Deploy NV-Ingest Standalone for NVIDIA RAG Blueprint#

This guide explains how to deploy and use NV-Ingest as a standalone service for NVIDIA RAG Blueprint without deploying the full ingestor server. This is useful when you want to ingest documents directly using Python scripts.

For more details and advanced usage, refer to:

Limitations#

When using NV-Ingest in standalone mode, consider the following limitations:

  1. Citations Disabled: The RAG server’s citation feature will be disabled for documents ingested through standalone NV-Ingest. This is because the citation metadata requires additional processing that is handled by the full ingestor server.

  2. No Web UI: The standalone deployment does not include the web-based upload interface. All document ingestion must be done through Python scripts.

  3. Manual Collection Management: Collection management (creation, deletion, etc.) must be handled manually through the Python client, as the management interface is part of the full ingestor server.

Prerequisites#

  1. Ensure you have Docker and Docker Compose installed. For details, refer to Get Started.

  2. Have Python 3.12 or later installed

    Tip

    If you’re using Python 3.13, make sure you’ve python3.13-dev installed.

  3. Get an API Key.

  4. Install a package manager (either uv or pip):

    # Option 1: Install uv (recommended for faster installation)
    pip install uv
    
    # Option 2: Use pip (comes with Python)
    # No additional installation needed
    

Deployment Steps using Docker#

  1. Follow the steps in the deployment guide for Self-Hosted Models or NVIDIA-Hosted Models, but skip the ingestor-server deployment.

The key difference while deploying from docker-compose-ingestor-server.yaml file deploy only nv-ingest-ms-runtime and redis using following command:

docker compose -f deploy/compose/docker-compose-ingestor-server.yaml up -d nv-ingest-ms-runtime redis
  1. Create a Python virtual environment and install required packages:

Using uv (recommended):

# Create and activate virtual environment
uv venv nv-ingest-env
source nv-ingest-env/bin/activate  # On Linux/Mac
# OR
.\nv-ingest-env\Scripts\activate  # On Windows

# Install required packages
uv pip install nv-ingest-api==25.8.0rc6 nv-ingest-client==25.8.0rc6 tritonclient==2.57.0 pymilvus==2.5.8 pymilvus[model] pymilvus[bulk-writer]

Using pip:

# Create and activate virtual environment
python -m venv nv-ingest-env
source nv-ingest-env/bin/activate  # On Linux/Mac
# OR
.\nv-ingest-env\Scripts\activate  # On Windows

# Install required packages
pip install nv-ingest-api==25.8.0rc6 nv-ingest-client==25.8.0rc6 tritonclient==2.57.0 pymilvus==2.5.8 pymilvus[model] pymilvus[bulk-writer]
  1. Create a Python script to ingest documents. Here’s a placeholder script that you can customize:

# ingest_documents.py
from nv_ingest_client.client import Ingestor, NvIngestClient

FILEPATHS = [
    "data/multimodal/multimodal_test.pdf",
    "data/multimodal/woods_frost.pdf"
]

COLLECTION_NAME = "multimodal_data_nvingest"

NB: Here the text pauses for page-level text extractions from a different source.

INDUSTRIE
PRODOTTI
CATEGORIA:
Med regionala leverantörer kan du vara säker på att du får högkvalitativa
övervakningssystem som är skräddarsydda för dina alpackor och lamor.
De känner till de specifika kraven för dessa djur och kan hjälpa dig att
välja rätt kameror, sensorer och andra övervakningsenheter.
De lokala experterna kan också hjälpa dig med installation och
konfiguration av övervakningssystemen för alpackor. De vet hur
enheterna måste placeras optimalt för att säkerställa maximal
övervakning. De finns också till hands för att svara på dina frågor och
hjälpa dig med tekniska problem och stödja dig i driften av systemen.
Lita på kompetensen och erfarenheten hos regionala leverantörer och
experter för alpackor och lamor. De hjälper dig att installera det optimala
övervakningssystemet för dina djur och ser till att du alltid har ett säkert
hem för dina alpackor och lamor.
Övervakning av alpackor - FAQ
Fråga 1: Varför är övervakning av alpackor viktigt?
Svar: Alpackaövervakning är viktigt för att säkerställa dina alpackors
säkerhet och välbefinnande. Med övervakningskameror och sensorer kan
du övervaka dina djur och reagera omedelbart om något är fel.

MILVUS_URI = "http://localhost:19530"
MINIO_ENDPOINT = "localhost:9010"

# Server Mode (Create NV-Ingest client)
client = NvIngestClient(
    message_client_hostname="localhost",
    message_client_port=7670
)

ingestor = Ingestor(client=client)

ingestor = ingestor.files(FILEPATHS)

ingestor = ingestor.extract(
                extract_text=True,
                extract_tables=True,
                extract_charts=True,
                extract_images=False,
                text_depth="page",
                table_output_format="markdown"
            )
ingestor = ingestor.split(
                tokenizer="intfloat/e5-large-unsupervised",
                chunk_size=51,
                chunk_overlap=15,
                params={"split_source_types": ["PDF" ,"text", "html"]},
            )

ingestor = ingestor.embed()

ingestor = ingestor.vdb_upload(
                collection_name=COLLECTION_NAME,
                milvus_uri=MILVUS_URI,
                minio_endpoint=MINIO_ENDPOINT,
                sparse=False,
                enable_images=True,
                recreate=False,
                dense_dim=2048,
                stream=False
            )

results, failures = ingestor.ingest(show_progress=True, return_failures=True)
  1. Run your ingestion script:

python ingest_documents.py

Post ingestion, you can use the same rag-server to perform inference on the collection name that was used during ingestion.